New Yorkers, whether they are among the eight million who live within the city's boundaries or are those of us who now reside elsewhere, are a proud group. Perhaps that's why we felt the pull to go back to New York in late October.
"Am I nervous?" asked Herb Schneider, an attorney in lower Manhattan, echoing a friend's question. "Not at all. We're OK. We're going out to dinner tonight and business is normal in the office."
Mike Sweedler, a patent attorney in midtown, insisted his life was normal. "I don't worry about terrorist threats around me," he affirmed. He lived in Manhattan during the workweek and commuted to his office a short distance away near Grand Central Terminal.
"We're resilient!" exclaimed Helen Dykhuis, a retired options trader with one of Wall Street's major brokerage firms. Her affirmation was typical of the attitude of most people we talked to.

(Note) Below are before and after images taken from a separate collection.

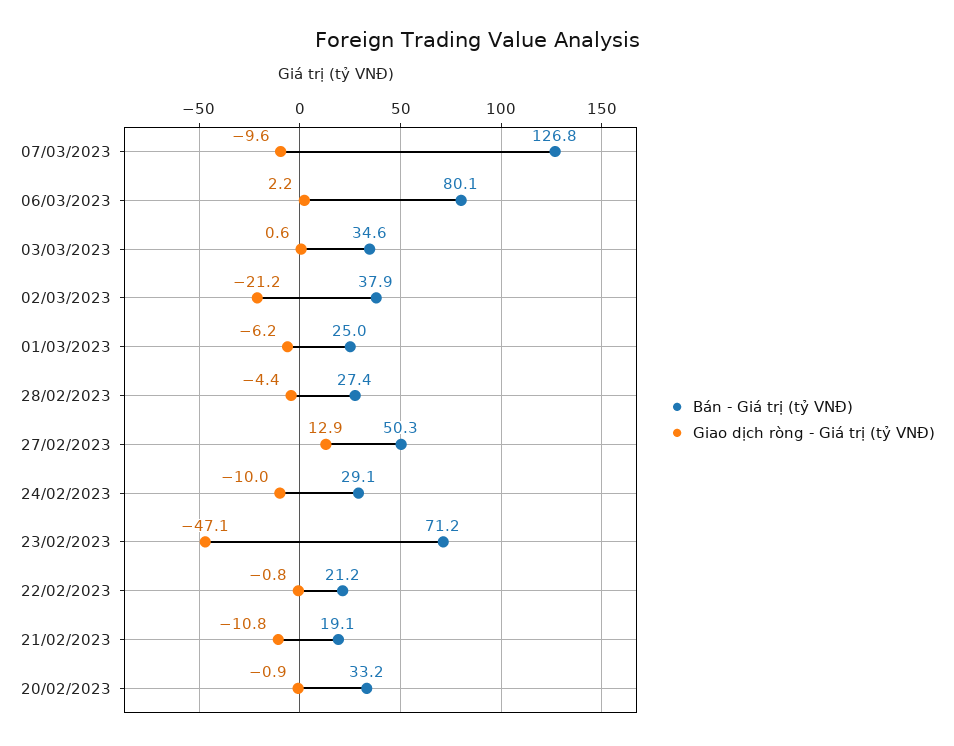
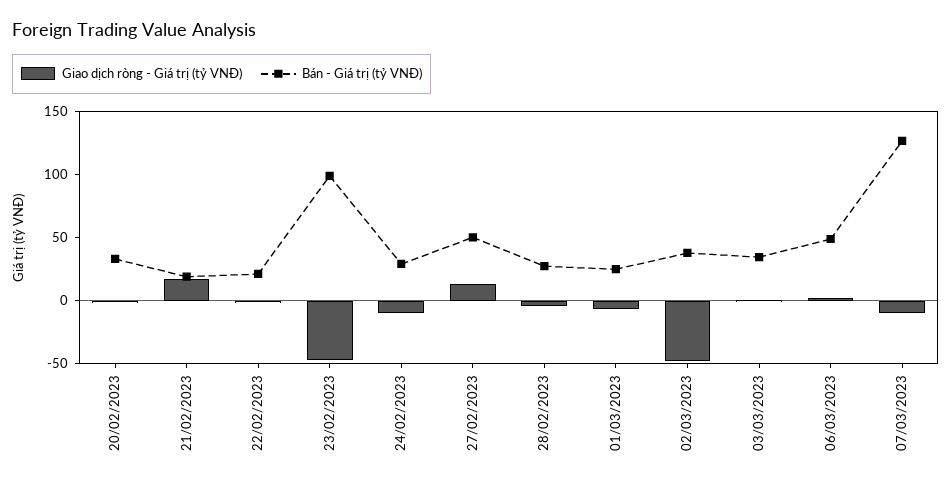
  {
    "Bán - Giá trị (tỷ VNĐ)": {
      "07/03/2023": 126.8,
-     "06/03/2023": 80.1,
+     "06/03/2023": 50,
      "03/03/2023": 34.6,
      "02/03/2023": 37.9,
      "01/03/2023": 25,
      "28/02/2023": 27.4,
      "27/02/2023": 50.3,
      "24/02/2023": 29.1,
-     "23/02/2023": 71.2,
+     "23/02/2023": 100,
      "22/02/2023": 21.2,
      "21/02/2023": 19.1,
      "20/02/2023": 33.2
    },
    "Giao dịch ròng - Giá trị (tỷ VNĐ)": {
      "07/03/2023": -9.6,
      "06/03/2023": 2.2,
      "03/03/2023": 0.6,
-     "02/03/2023": -21.2,
+     "02/03/2023": -50,
      "01/03/2023": -6.2,
      "28/02/2023": -4.4,
      "27/02/2023": 12.9,
      "24/02/2023": -10,
      "23/02/2023": -47.1,
      "22/02/2023": -0.8,
-     "21/02/2023": -10.8,
+     "21/02/2023": 20,
      "20/02/2023": -0.9
    }
  }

In midtown, the Metro North commuter railroad had constructed its own "Wailing Wall" inside Grand Central's passageway between the main concourse and the subway entrance. Several eight-foot-high walls were joined to provide a continuous board of photos, messages, prayers and poetry. Some people would spend a few seconds glancing at the display; still others would dwell for many minutes, seemingly reading every message as they slowly revolved around the complete exhibit.
Another way to absorb the city's spirit was to heed Mayor Rudy Giuliani's request to attend policemen's or firemen's memorial services. We learned firsthand that the concern about sparse attendance at these services was unwarranted, for we witnessed a standing-room-only memorial mass at St. Thomas Church in Queens for Lt. Robert Wallace, 43, one of the hundreds of New York City Fire Department heroes who lost their lives on September 11.

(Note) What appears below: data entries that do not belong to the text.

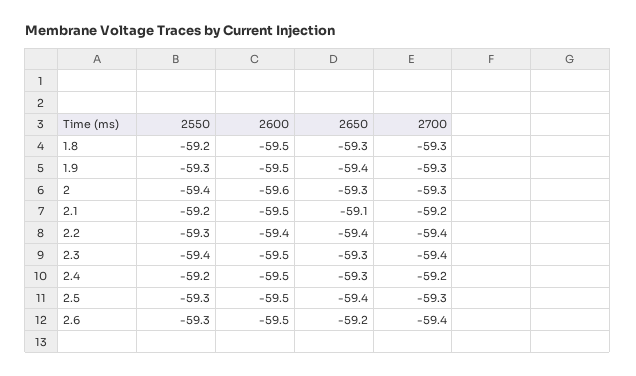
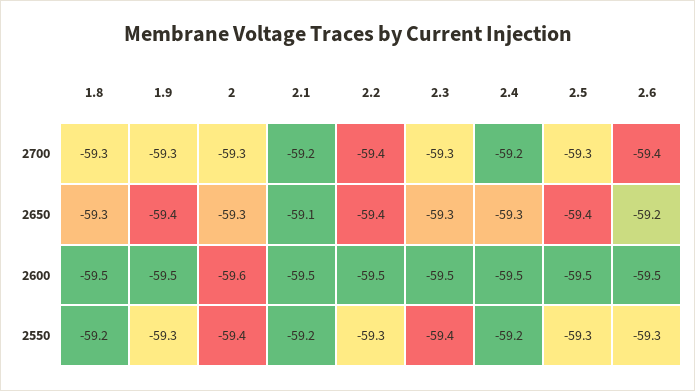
  {
    "2550": {
      "1.8": -59.2,
      "1.9": -59.3,
      "2": -59.4,
      "2.1": -59.2,
      "2.2": -59.3,
      "2.3": -59.4,
      "2.4": -59.2,
      "2.5": -59.3,
      "2.6": -59.3
    },
    "2600": {
      "1.8": -59.5,
      "1.9": -59.5,
      "2": -59.6,
      "2.1": -59.5,
-     "2.2": -59.4,
+     "2.2": -59.5,
      "2.3": -59.5,
      "2.4": -59.5,
      "2.5": -59.5,
      "2.6": -59.5
    },
    "2650": {
      "1.8": -59.3,
      "1.9": -59.4,
      "2": -59.3,
      "2.1": -59.1,
      "2.2": -59.4,
      "2.3": -59.3,
      "2.4": -59.3,
      "2.5": -59.4,
      "2.6": -59.2
    },
    "2700": {
      "1.8": -59.3,
      "1.9": -59.3,
      "2": -59.3,
      "2.1": -59.2,
      "2.2": -59.4,
-     "2.3": -59.4,
+     "2.3": -59.3,
      "2.4": -59.2,
      "2.5": -59.3,
      "2.6": -59.4
    }
  }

Note received from Mrs. Robert Wallace after Lt. Wallace's mass.
Just as it may be hard for someone who is not a native New Yorker to fully comprehend the pride of the Wonder City's citizens, so it is difficult for its citizens to understand the degree of support and love that the rest of the country had for them. Both were reported many times in the media, yet we wonder how well the depth of those feelings got across. In talking to numerous police and firemen, we described the displays in our own South Lake Tahoe community that explicitly conveyed poignant messages, not the least of which was a banner draped in front of an isolated home on our local Highway 50 half way between Zephyr Cove and Cave Rock that affirmed "we love NY!"
We can attest that no matter how enraged and violated we felt about the attack on the World Trade Center, nothing compares to the impact of having seen the site in person.
In the aftermath of 9/11 the nation emerged more united than it had been at any time since World War II. The degree of that unity, which bridged geographical distances and cut across various age groups and the multiplicity of backgrounds of its citizens, surprised some while it confirmed expectations of others. It reinforced the motto that's inscribed in the Great Seal of the United States and that adorns all the coins in our pockets: E Pluribus Unum. Out of many, one.